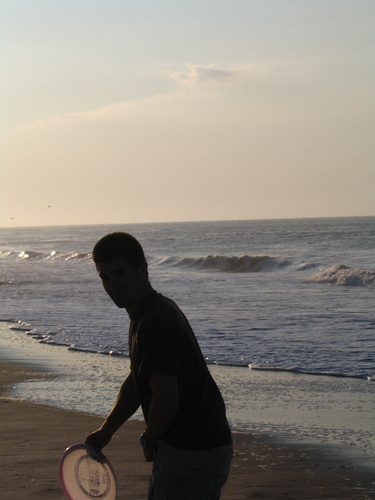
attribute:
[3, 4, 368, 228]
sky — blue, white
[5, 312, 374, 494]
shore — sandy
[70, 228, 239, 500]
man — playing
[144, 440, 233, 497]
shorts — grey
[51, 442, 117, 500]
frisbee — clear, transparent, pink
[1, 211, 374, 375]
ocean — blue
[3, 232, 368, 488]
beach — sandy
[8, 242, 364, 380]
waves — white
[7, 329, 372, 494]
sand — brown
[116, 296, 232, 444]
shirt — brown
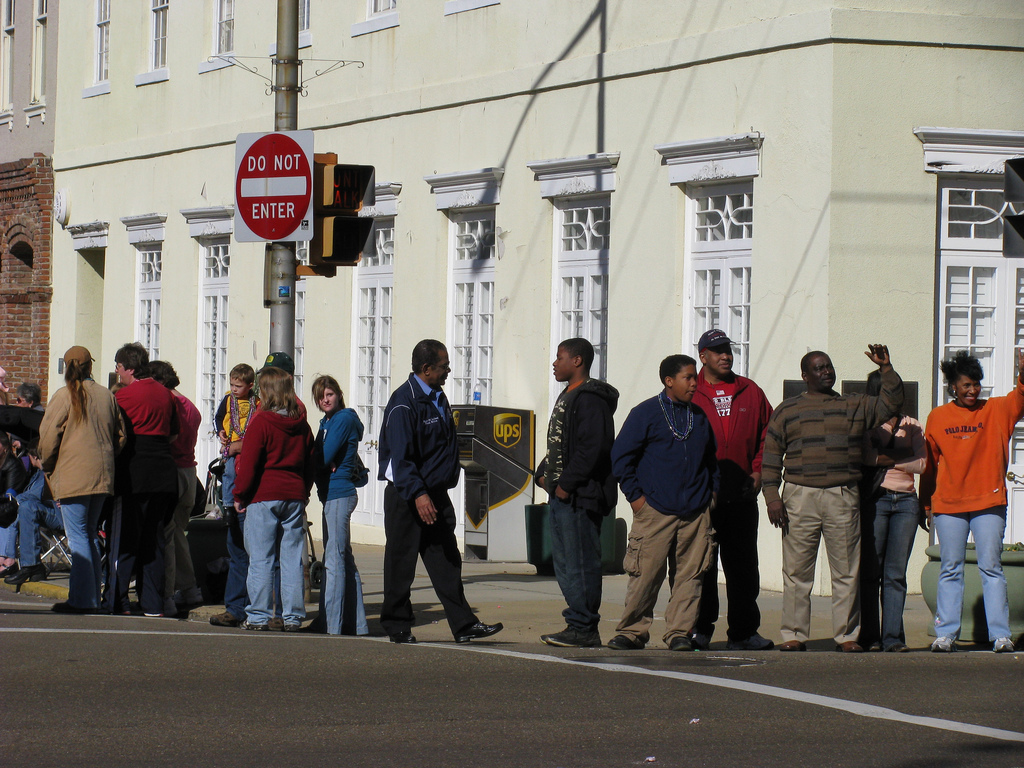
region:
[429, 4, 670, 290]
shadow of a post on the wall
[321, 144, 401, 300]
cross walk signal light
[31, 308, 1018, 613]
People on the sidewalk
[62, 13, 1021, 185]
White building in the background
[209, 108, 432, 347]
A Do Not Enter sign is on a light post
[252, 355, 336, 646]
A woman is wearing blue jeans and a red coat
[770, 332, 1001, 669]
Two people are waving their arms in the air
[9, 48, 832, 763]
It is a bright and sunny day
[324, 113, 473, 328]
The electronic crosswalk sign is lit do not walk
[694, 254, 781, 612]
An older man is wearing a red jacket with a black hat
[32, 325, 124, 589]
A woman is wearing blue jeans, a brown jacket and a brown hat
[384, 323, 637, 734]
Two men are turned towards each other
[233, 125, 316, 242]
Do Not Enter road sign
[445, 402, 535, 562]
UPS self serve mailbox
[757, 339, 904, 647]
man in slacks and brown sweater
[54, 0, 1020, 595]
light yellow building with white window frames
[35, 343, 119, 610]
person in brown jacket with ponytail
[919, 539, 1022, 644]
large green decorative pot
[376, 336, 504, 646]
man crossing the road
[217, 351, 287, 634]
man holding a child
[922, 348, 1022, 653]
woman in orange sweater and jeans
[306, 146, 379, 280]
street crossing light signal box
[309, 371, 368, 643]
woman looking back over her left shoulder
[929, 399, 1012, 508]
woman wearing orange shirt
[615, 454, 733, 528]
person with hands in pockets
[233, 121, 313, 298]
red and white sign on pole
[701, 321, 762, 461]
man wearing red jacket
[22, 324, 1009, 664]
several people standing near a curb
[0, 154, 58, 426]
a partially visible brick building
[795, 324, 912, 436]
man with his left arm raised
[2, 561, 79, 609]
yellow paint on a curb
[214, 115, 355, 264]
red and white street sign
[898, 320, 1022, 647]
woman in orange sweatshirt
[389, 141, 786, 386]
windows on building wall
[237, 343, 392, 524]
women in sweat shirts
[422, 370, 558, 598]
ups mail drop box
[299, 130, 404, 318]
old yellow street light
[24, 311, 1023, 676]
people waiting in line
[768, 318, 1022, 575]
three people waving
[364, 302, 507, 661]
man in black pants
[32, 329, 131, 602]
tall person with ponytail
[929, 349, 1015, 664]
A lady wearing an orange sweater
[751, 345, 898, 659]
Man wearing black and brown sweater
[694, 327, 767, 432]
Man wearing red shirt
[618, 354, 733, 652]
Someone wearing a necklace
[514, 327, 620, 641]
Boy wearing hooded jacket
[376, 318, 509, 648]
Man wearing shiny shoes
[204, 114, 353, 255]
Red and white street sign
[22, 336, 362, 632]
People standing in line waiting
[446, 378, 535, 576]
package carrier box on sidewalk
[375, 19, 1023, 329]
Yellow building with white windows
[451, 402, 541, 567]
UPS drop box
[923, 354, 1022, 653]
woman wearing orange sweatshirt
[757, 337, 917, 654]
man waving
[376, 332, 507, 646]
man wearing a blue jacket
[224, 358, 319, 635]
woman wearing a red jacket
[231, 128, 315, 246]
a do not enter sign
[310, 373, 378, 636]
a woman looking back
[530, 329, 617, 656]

----

◆ Goal of the exercise ◆
Could you give the lines between the one holding "[929, 399, 1012, 508]" and the one holding "Yellow building with white windows", inclusive, again, substituting "1020" for "1022" and leaving everything else unchanged?

◆ Full answer ◆
[929, 399, 1012, 508]
woman wearing orange shirt
[615, 454, 733, 528]
person with hands in pockets
[233, 121, 313, 298]
red and white sign on pole
[701, 321, 762, 461]
man wearing red jacket
[22, 324, 1009, 664]
several people standing near a curb
[0, 154, 58, 426]
a partially visible brick building
[795, 324, 912, 436]
man with his left arm raised
[2, 561, 79, 609]
yellow paint on a curb
[214, 115, 355, 264]
red and white street sign
[898, 320, 1020, 647]
woman in orange sweatshirt
[389, 141, 786, 386]
windows on building wall
[237, 343, 392, 524]
women in sweat shirts
[422, 370, 558, 598]
ups mail drop box
[299, 130, 404, 318]
old yellow street light
[24, 311, 1023, 676]
people waiting in line
[768, 318, 1020, 575]
three people waving
[364, 302, 507, 661]
man in black pants
[32, 329, 131, 602]
tall person with ponytail
[929, 349, 1015, 664]
A lady wearing an orange sweater
[751, 345, 898, 659]
Man wearing black and brown sweater
[694, 327, 767, 432]
Man wearing red shirt
[618, 354, 733, 652]
Someone wearing a necklace
[514, 327, 620, 641]
Boy wearing hooded jacket
[376, 318, 509, 648]
Man wearing shiny shoes
[204, 114, 353, 255]
Red and white street sign
[22, 336, 362, 632]
People standing in line waiting
[446, 378, 535, 576]
package carrier box on sidewalk
[375, 19, 1023, 329]
Yellow building with white windows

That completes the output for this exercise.